Harley shares have dropped 48.6% this year.
Jochen was announced as CEO on 8 May 2020 after becoming interim CEO when former CEO Matt Levatich was sacked in February. Since then, stock has slid another 37.2%.
Levatich in Australia last year
Shares
On May 5, senior VP and CFO John A. Olin bought 13,500 shares of HOG stock at the average price of $19.02 for a total of $256,770.
The day after being announced CEO, Jochen paid $US2.1 million for 97,850 Harley-Davidson shares at an average per-share price of $21.26.
Since then the stock has bobbled around and closed on Wall St at $US19.66.
These are the first such purchases of share by a Harley-Davidson insider since 2017.
Jochen also converted the 3.7 million share units he was awarded from his service as a director into the equivalent amount of stock.
He now owns 100,450 Harley-Davidson shares in a personal account, along with 225,403 restricted stock units and 22,612 share units.
The stock purchase is his first open-market buy since joining the company’s board in 2007.
Harley-Davidson Museum
Salary
There is no statement from Harley about the share purchases and no record of Jochen’s salary.
However, the previous boss was paid a record $11m last year.
When he became interim CEO, Jochen implemented measures to ride out the pandemic recession including he and fellow board members forgoing salary/cash compensation.
The measures also include cutting back on all non-essential spending, temporary salary reductions, 30% reduction in executive leadership, 10-20% reduction for US salaried employees, no merit increases for 2020 and no new staff until further notice.
Jochen is also implementing his plan five-year strategy which he calls “Rewire”.

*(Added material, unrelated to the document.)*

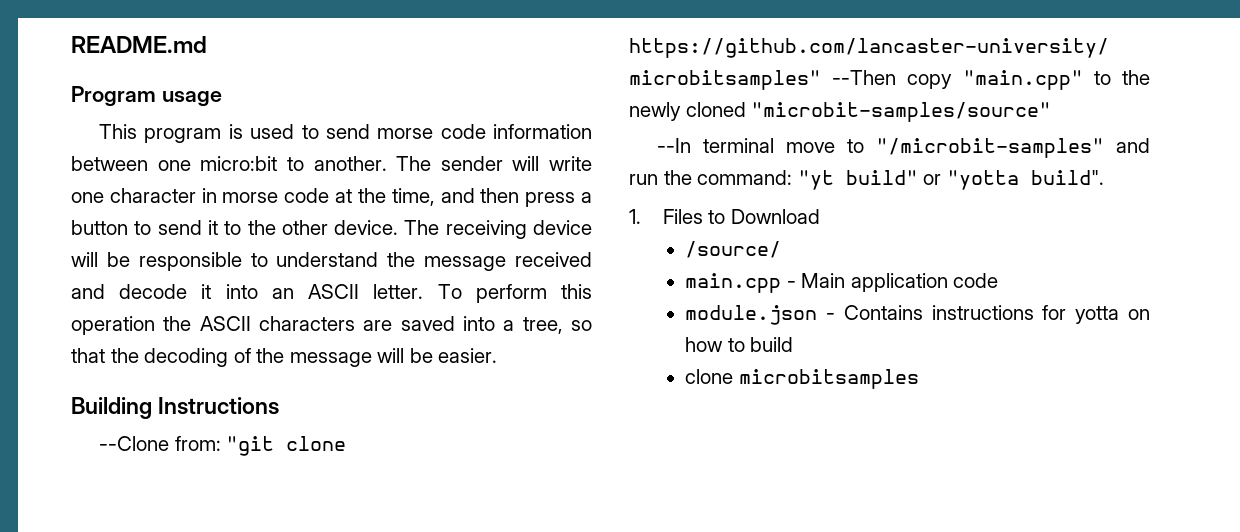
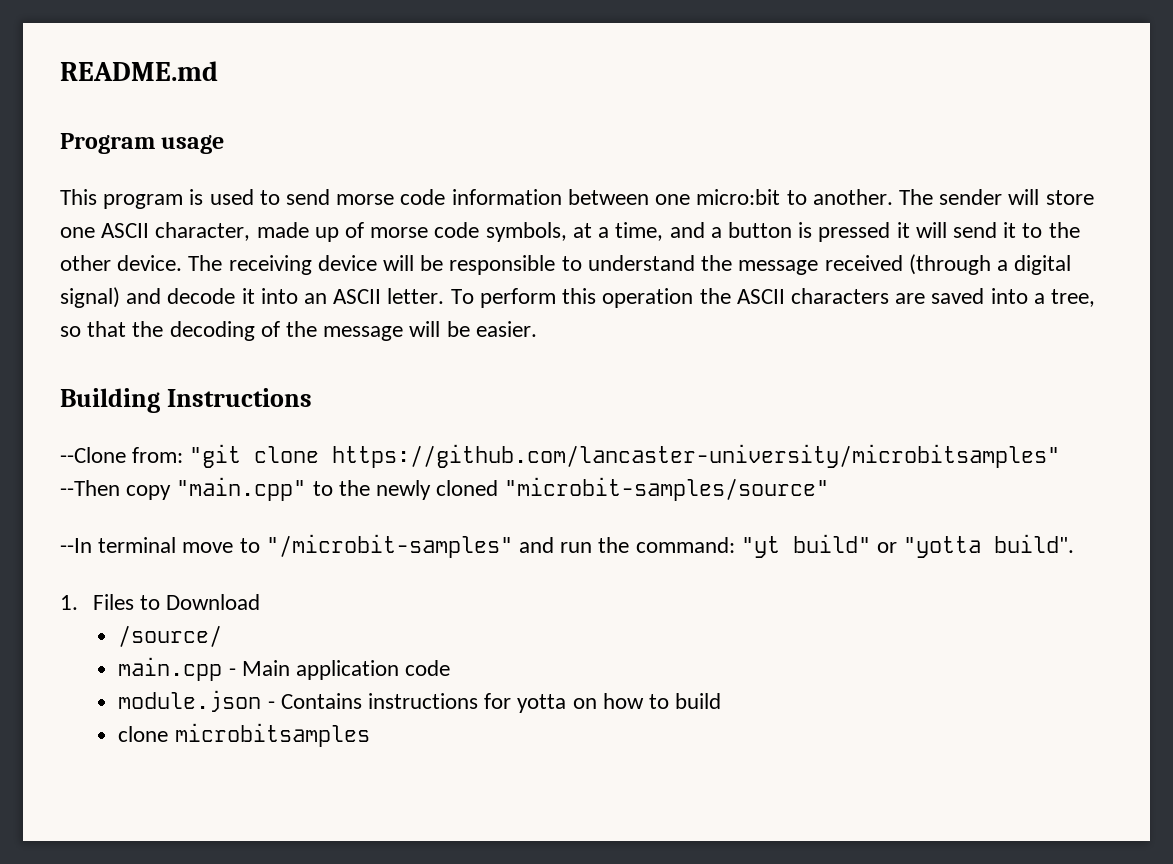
[549,156,592,171] [71,188,592,207] [71,220,152,235] write one character in morse code at the time, and then press a button to -> [1045,190,1094,205] [60,222,947,242] store one ASCII character, made up of morse code symbols, at a time, and a button is pressed it will
(592, 259) none -> [908,254,1072,275] [60,287,120,308] (through a digital signal)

It involves expanding “profitable iconic heritage bikes” while committing to branching out to adventure touring, the new Streetfighter range and electric motorcycles.
However, last week he delayed the August 2020 launch of the new an America adventure bike and water-cooled Bronx streetfighter until next year.
It will be interesting to see what the market makes of the bosses’ stock buyout. It certainly shows belief in the company’s future.
Together wth the five-year plan, it also shows tis is not a get-rich-quick manoeuvre.